In this plot, we have the analytical solution at hand, which is a luxury not present in real applications. For the analysis, we therefore need to act as if there was no analytic solution:

We see that the integrated autocorrelation time seems to quickly reach a plateau at a $j_\mathrm{max}$ of around 20. Further summation over the noisy tail of the ACF results in a random-walky behaviour. And for even larger $j_\mathrm{max}$, the small unknown bias of the ACF starts to accumulate, which is clearly unwanted. Thus, we have to find a good point to cut off the sum. There are several ways to determine a reasonable value for $j_\mathrm{max}$. Here, we demonstrate the one by A. Sokal [1], who states that it performs well if there are at least 1000 samples in the time series. We take the smallest $j_\mathrm{max}$, for which the following inequality holds:

$ j_\mathrm{max} \geq C \times \hat{\tau}_{X, \mathrm{int}}(j_\mathrm{max}) \tag{8} $

where $C$ is a constant of about 5, or higher if convergence of $\hat{\tau}_{X, \mathrm{int}}$ is slower than an exponential (up to $C=10$). In the following code cell, we plot the left side against the right side, and determine $j_\mathrm{max}$.

In [8]:
C = 5.0

# determine j_max
j_max = 0
while j_max < C * tau_int_v[j_max]:
    j_max += 1


# plot
fig = plt.figure(figsize=(10, 6))
plt.plot(j_max_v[1:], C * tau_int_v[1:])
plt.plot(j_max_v[1:], j_max_v[1:])
plt.plot([j_max], [C * tau_int_v[j_max]], "ro")
plt.xscale("log")
plt.ylim((0, 50))
plt.xlabel(r"sum length $j_\mathrm{max}$")
plt.ylabel(r"$C \times \hat{\tau}_{X, \mathrm{int}}$")
plt.show()

print(f"j_max = {j_max}")
j_max = 31

Using this value of $j_\mathrm{max}$, we can calculate the integrated autocorrelation time $\hat{\tau}_{X, \mathrm{int}}$ and estimate the SEM with equation (5).

In [9]:
tau_int = tau_int_v[j_max]
print(f"Integrated autocorrelation time: {tau_int:.2f} time steps\n")

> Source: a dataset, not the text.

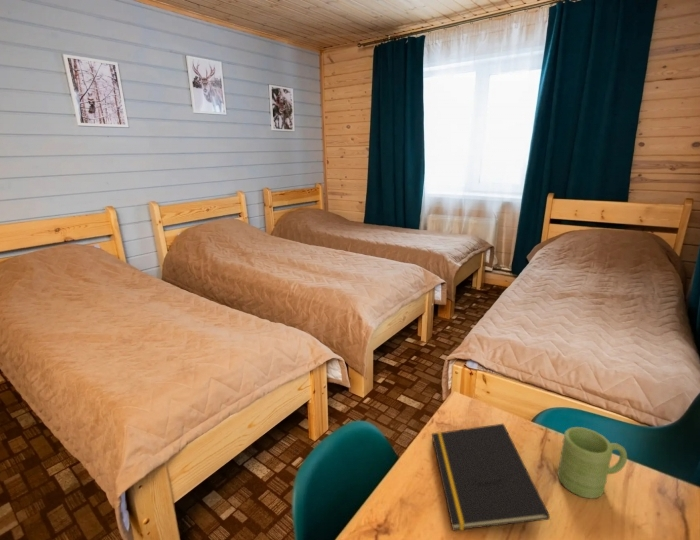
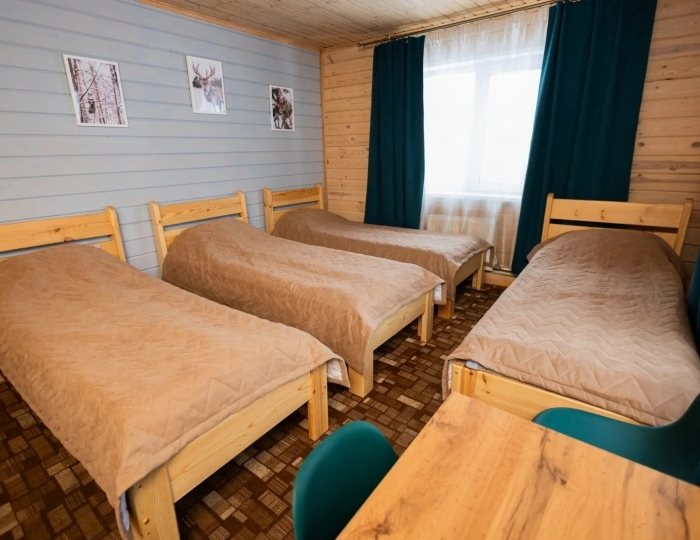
- notepad [431,423,551,531]
- mug [557,426,628,500]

N_eff = N_SAMPLES / (2 * tau_int)
print(f"Original number of samples: {N_SAMPLES}")
print(f"Effective number of samples: {N_eff:.1f}")
print(f"Ratio: {N_eff / N_SAMPLES:.3f}\n")

sem = np.sqrt(autocov[0] / N_eff)
print(f"Standard error of the mean: {sem:.4f}")
Integrated autocorrelation time: 6.10 time steps

Original number of samples: 100000
Effective number of samples: 8196.2
Ratio: 0.082

Standard error of the mean: 0.0419

Exercise

  • Write a function called autocorrelation_analysis, which takes as arguments

    • data (a numpy array containing the time series to be analyzed),
    • C (which is the criterion to find $j_\mathrm{max}$) and
    • window (an integer that defines how much of the auto-covariance function is computed during the analysis).

    The function shall return the SEM and logging.info out:

    • mean
    • SEM
    • integrated autocorrelation time
    • effective number of samples.

    It should also make a plot of the autocorrelation function and the integrated ACF. You can adapt the other examples and solutions in this notebook for this function.

  • Use this function to analyze time_series_2.

This function can serve as a template for the analysis of your own simulation data.

In [10]:
def autocorrelation_analysis(data, C, window):
    # initial processing
    data_size = len(data)
    avg = np.average(data)
    data_centered = data - avg

    # auto-covariance function
    autocov = np.empty(window)
    for j in range(window):
        autocov[j] = np.dot(data_centered[:data_size - j], data_centered[j:])
    autocov /= data_size

    # autocorrelation function
    acf = autocov / autocov[0]

    # integrate autocorrelation function
    j_max_v = np.arange(window)
    tau_int_v = np.zeros(window)
    for j_max in j_max_v:
        tau_int_v[j_max] = 0.5 + np.sum(acf[1:j_max + 1])

    # find j_max
    j_max = 0
    while j_max < C * tau_int_v[j_max]:
        j_max += 1

    # wrap it up
    tau_int = tau_int_v[j_max]
    N_eff = data_size / (2 * tau_int)
    sem = np.sqrt(autocov[0] / N_eff)

    # create ACF plot
    fig = plt.figure(figsize=(10, 6))
    plt.gca().axhline(0, color="gray",linewidth=1)
    plt.plot(acf)
    plt.xlabel("lag time $j$")
    plt.ylabel("$\hat{R}^{XX}_j$")
    plt.show()

    # create integrated ACF plot
    fig = plt.figure(figsize=(10, 6))
    plt.plot(j_max_v[1:], C * tau_int_v[1:])
    plt.ylim(plt.gca().get_ylim()) # explicitly keep the limits of the first plot
    plt.plot(j_max_v[1:], j_max_v[1:])
    plt.plot([j_max], [C * tau_int_v[j_max]], "ro")
    plt.xscale("log")
    plt.xlabel(r"sum length $j_\mathrm{max}$")
    plt.ylabel(r"$C \times \hat{\tau}_{X, \mathrm{int}}$")
    plt.title("")
    plt.show()

    # print out stuff
    print(f"Mean value: {avg:.4f}")
    print(f"Standard error of the mean: {sem:.4f}")
    print(f"Integrated autocorrelation time: {tau_int:.2f} time steps")
    print(f"Effective number of samples: {N_eff:.1f}")

    return sem


sem_2 = autocorrelation_analysis(time_series_2, 5, 20000)
Mean value: 43.1782
Standard error of the mean: 2.7456
Integrated autocorrelation time: 701.00 time steps
Effective number of samples: 71.3

Exercise

Interpret the results of the analysis of time_series_2.

Interpretation of the analysis

Even though the autocorrelation analysis spits out a number for the SEM, it cannot be trusted. The ACF has a lot of noise in its tail which lets the integrated ACF become very "random walky" and therefore unreliable. This means that the ACF has not properly decayed to zero. The only possibility to get better statistics is to simulate for a longer time. Since the autocorrelation time is very long, it is sufficient to store a lot less samples during simulation. The sampling interval could be chosen to be 100 times larger and still capture the statistics sufficiently well.